### Trecho fornecido:
Oficinas — Mais de 500 estudantes foram atendidos pelo Naah-s catarinense desde o início do funcionamento, em 2006. “Nosso número de alunos varia de 40 a 70, com média de 55 alunos atendidos regularmente”, diz a coordenadora do núcleo, Andréia Alves Panchiniak. O atendimento ocorre de manhã e à tarde, no período do contraturno das aulas.

O Naah-s também oferece a oficina de múltiplas linguagens artísticas e a oficina exploratória, criada para desenvolver o potencial dos alunos das séries iniciais que ainda não têm definida uma área de destaque ou de interesse.

Psicóloga da Fundação Catarinense de Educação Especial (FCEE) desde 2004 e pedagoga com pós-graduação na área da infância, Andréia defende a realização de campanhas de sensibilização e incentivo à estruturação de serviços para que efetivamente os alunos superdotados tenham assegurados seus direitos em todas as regiões do país. (Fátima Schenini)

Mais informações na página da FCEE na internet e no blogue do Naah-s de Santa Catarina.

 

Parcerias ajudam a desenvolver talentos de estudantes no Acre

Alunos participam de oficina de desenho e pintura

Mais de 300 alunos foram atendidos até agora pelo Núcleo de Atividades de Altas Habilidades–Superdotação (Naah-s) do Acre desde o início efetivo das atividades, em 2007. O atendimento, no período do contraturno, é feito nas salas de recursos multifuncionais das próprias escolas em que os estudantes superdotados estão matriculados. Os encontros, quinzenais, ocorrem por período de seis meses a um ano, mas podem ser estendidos.

“Buscamos atender ao máximo as necessidades dos alunos que frequentam as salas de recursos, visando a um maior desenvolvimento de suas habilidades”, diz a coordenadora-geral do Naah-s, Brenda Nádyla Souza. Segundo ela, umas das preocupações do núcleo é a inserção dos estudantes identificados como talentosos em atividades como cursos e estágios. Nesse sentido, são mantidas parcerias com universidades, institutos federais de educação, ciência e tecnologia, instituições do Sistema S e escolas de música e de idiomas.

Brenda explica que o mapeamento das instituições que podem prestar auxílio no desenvolvimento das habilidades demonstradas por esses alunos é feito por profissionais do Naah-s. Munidos de registros que mostram os talentos de cada estudante, os profissionais visitam as instituições para tentar obter a inserção dos alunos em alguma atividade.

De acordo com Brenda, o Naah-s promove cursos, oficinas e palestras para que os professores, tanto da rede regular de ensino quanto das salas de recursos multifuncionais, possam reconhecer a presença de altas habilidades–superdotação nos alunos. O Naah-s também procura conscientizar os pais durante visitas domiciliares feitas no decorrer do ano.

Outra iniciativa do Naah-s do Acre é a realização de projetos em diferentes escolas para incentivar os alunos a frequentar as salas de recursos multifuncionais. “Já fizemos projetos com artes, com jogos como xadrez, literários, com publicação de livros, e até com confecção de roupas”, salienta a coordenadora. Um exemplo é o trabalho Desenhando o Futuro, desenvolvido pelo professor Marco Melo, este ano, para alunos com altas habilidades na área de artes de várias escolas.

### Exercício curto:
No texto sobre os núcleos de altas habilidades, transcreva sem nenhuma alteração tudo o que vai de "Brenda explica que" até "decorrer do ano.".

### Dados registrados:
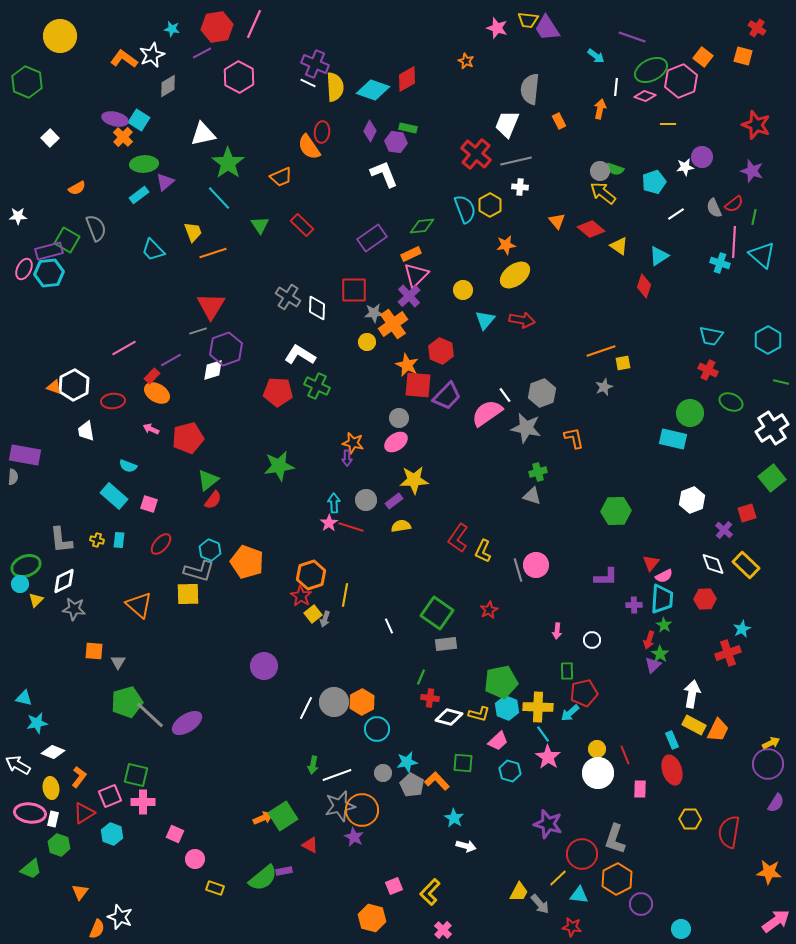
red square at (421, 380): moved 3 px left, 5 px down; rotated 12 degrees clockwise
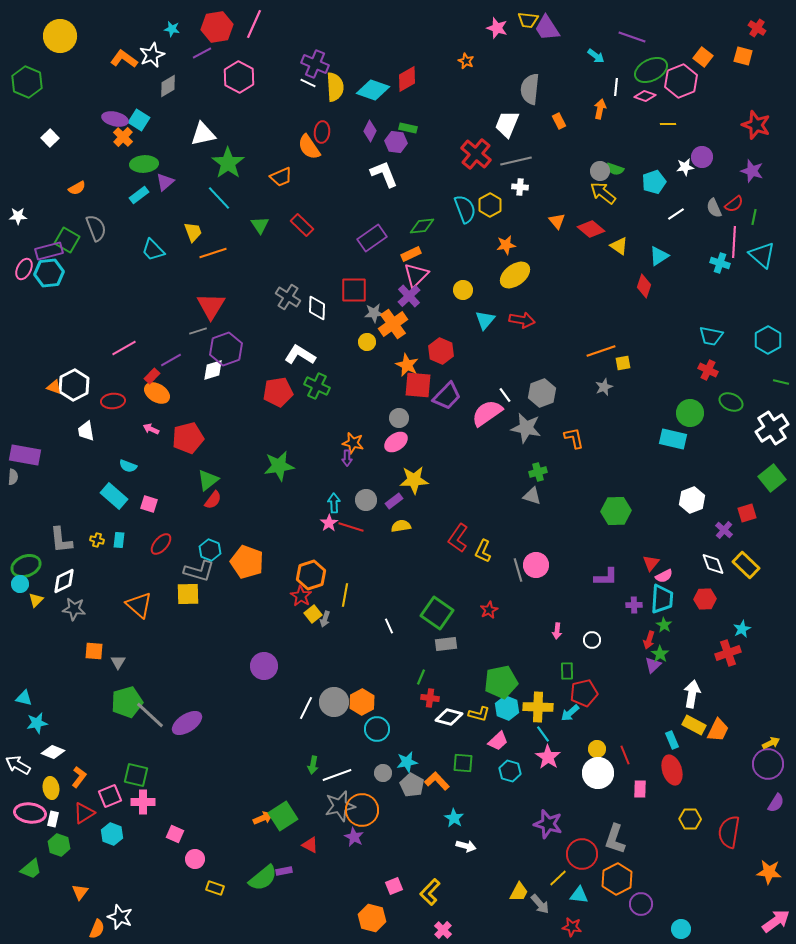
red pentagon at (278, 392): rotated 12 degrees counterclockwise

### Resposta à tarefa:
Brenda explica que o mapeamento das instituições que podem prestar auxílio no desenvolvimento das habilidades demonstradas por esses alunos é feito por profissionais do Naah-s. Munidos de registros que mostram os talentos de cada estudante, os profissionais visitam as instituições para tentar obter a inserção dos alunos em alguma atividade.

De acordo com Brenda, o Naah-s promove cursos, oficinas e palestras para que os professores, tanto da rede regular de ensino quanto das salas de recursos multifuncionais, possam reconhecer a presença de altas habilidades–superdotação nos alunos. O Naah-s também procura conscientizar os pais durante visitas domiciliares feitas no decorrer do ano.